=== Your assignment ===
Copy the text of the rows word for word, from the beginning of the rows through the line containing "Cuando el Amor se Acaba", and leave out the pictures.
(Exercise input)
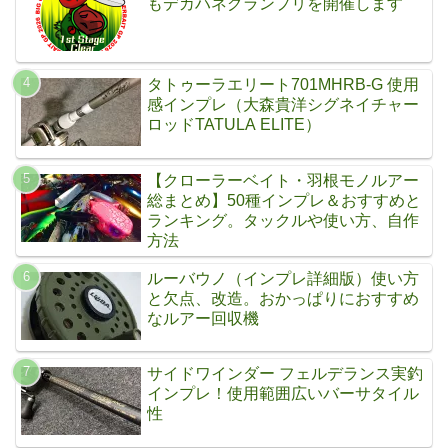
もデカハネグランプリを開催します
タトゥーラエリート701MHRB-G 使用
感インプレ（大森貴洋シグネイチャー
ロッドTATULA ELITE）
【クローラーベイト・羽根モノルアー
総まとめ】50種インプレ＆おすすめと
ランキング。タックルや使い方、自作
方法
ルーバウノ（インプレ詳細版）使い方
と欠点、改造。おかっぱりにおすすめ
なルアー回収機
サイドワインダー フェルデランス実釣
インプレ！使用範囲広いバーサタイル
性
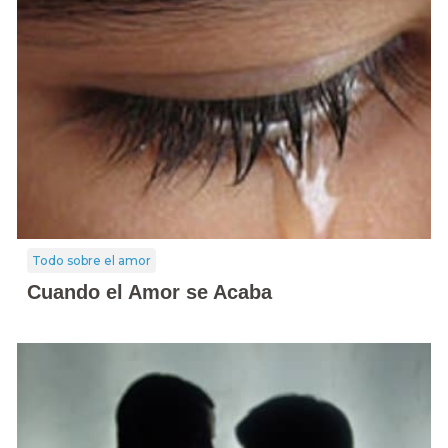
Todo sobre el amor
Cuando el Amor se Acaba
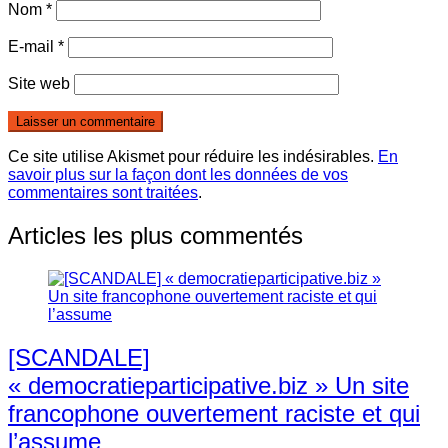
Nom
*
E-mail
*
Site web
Ce site utilise Akismet pour réduire les indésirables.
En
savoir plus sur la façon dont les données de vos
commentaires sont traitées
.
Articles les plus commentés
[SCANDALE]
« democratieparticipative.biz » Un site
francophone ouvertement raciste et qui
l’assume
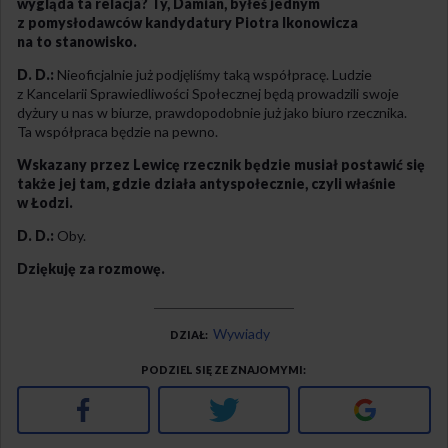
wygląda ta relacja? Ty, Damian, byłeś jednym
z pomysłodawców kandydatury Piotra Ikonowicza
na to stanowisko.
D. D.:
Nieoficjalnie już podjęliśmy taką współpracę. Ludzie
z Kancelarii Sprawiedliwości Społecznej będą prowadzili swoje
dyżury u nas w biurze, prawdopodobnie już jako biuro rzecznika.
Ta współpraca będzie na pewno.
Wskazany przez Lewicę rzecznik będzie musiał postawić się
także jej tam, gdzie działa antyspołecznie, czyli właśnie
w Łodzi.
D. D.:
Oby.
Dziękuję za rozmowę.
Wywiady
DZIAŁ
PODZIEL SIĘ ZE ZNAJOMYMI
Facebook
Twitter
Google+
(End Exercise input)
=== Response ===
もデカハネグランプリを開催します
タトゥーラエリート701MHRB-G 使用
感インプレ（大森貴洋シグネイチャー
ロッドTATULA ELITE）
【クローラーベイト・羽根モノルアー
総まとめ】50種インプレ＆おすすめと
ランキング。タックルや使い方、自作
方法
ルーバウノ（インプレ詳細版）使い方
と欠点、改造。おかっぱりにおすすめ
なルアー回収機
サイドワインダー フェルデランス実釣
インプレ！使用範囲広いバーサタイル
性
Todo sobre el amor
Cuando el Amor se Acaba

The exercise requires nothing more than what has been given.